Shelley M. Day (born April 16, 1957) is an American former video game producer.

==Career==
Day began her career in 1985 at Electronic Arts. She also worked for Accolade, Taito and LucasArts before founding Humongous Entertainment together with colleague Ron Gilbert.

She was the producer on Grand Prix Circuit and The Duel: Test Drive II at Accolade, and Monkey Island 2: LeChuck's Revenge and Indiana Jones and the Fate of Atlantis at Lucasarts. She created the Putt-Putt series' eponymous protagonist as a bedtime story for her son, which later became a popular series of children's video games.

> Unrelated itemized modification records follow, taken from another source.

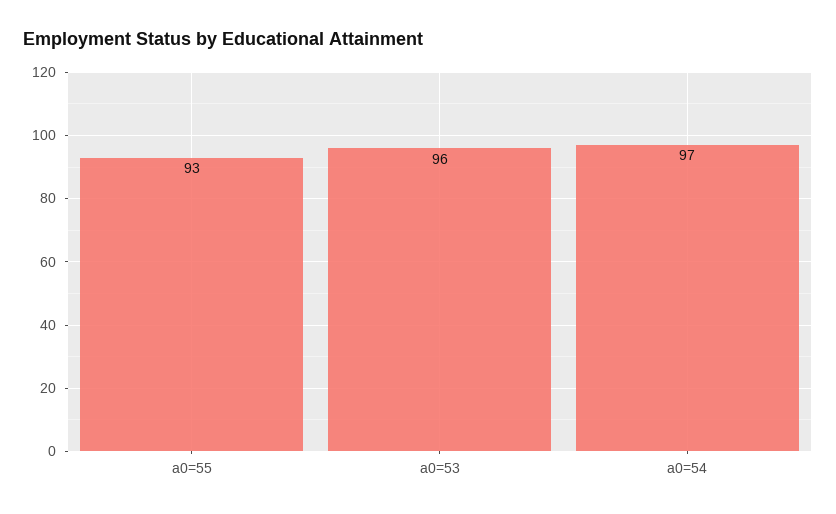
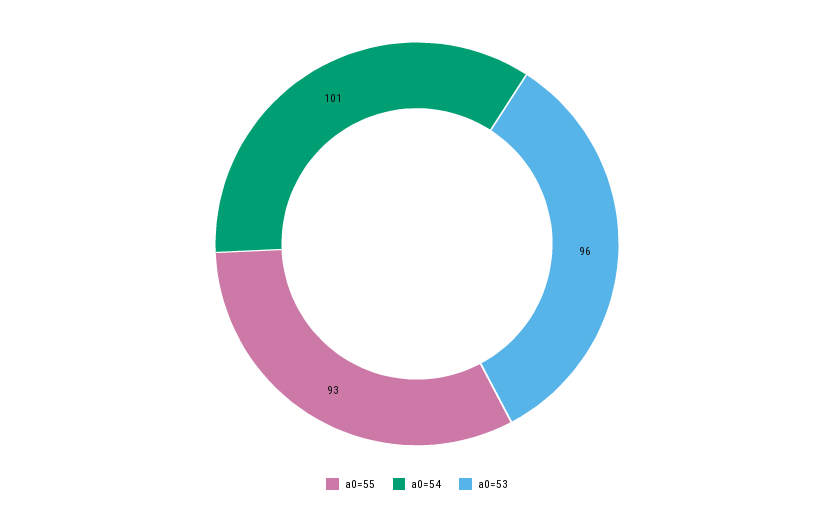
  {
    "a0=55": 93,
    "a0=53": 96,
-   "a0=54": 97
+   "a0=54": 101
  }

In 1999, she was listed on Time Magazine as one of the "Cyber Elite". After leaving Humongous Entertainment in 2001, Day and Gilbert founded Hulabee Entertainment to provide online games for kids, with approximately 20 former Humongous Entertainment staff joining them.

==Fraud conviction==
In December 2005, Day was sentenced to 30 months in prison and five years on supervised release for defrauding the Asia Europe Americas Bank of Seattle of more than in order to buy her "dream home" on Mercer Island. She was convicted of falsely claiming to the bank loan officer that Disney Interactive had agreed to buy part of Hulabee Entertainment and presenting forged documents to support that claim.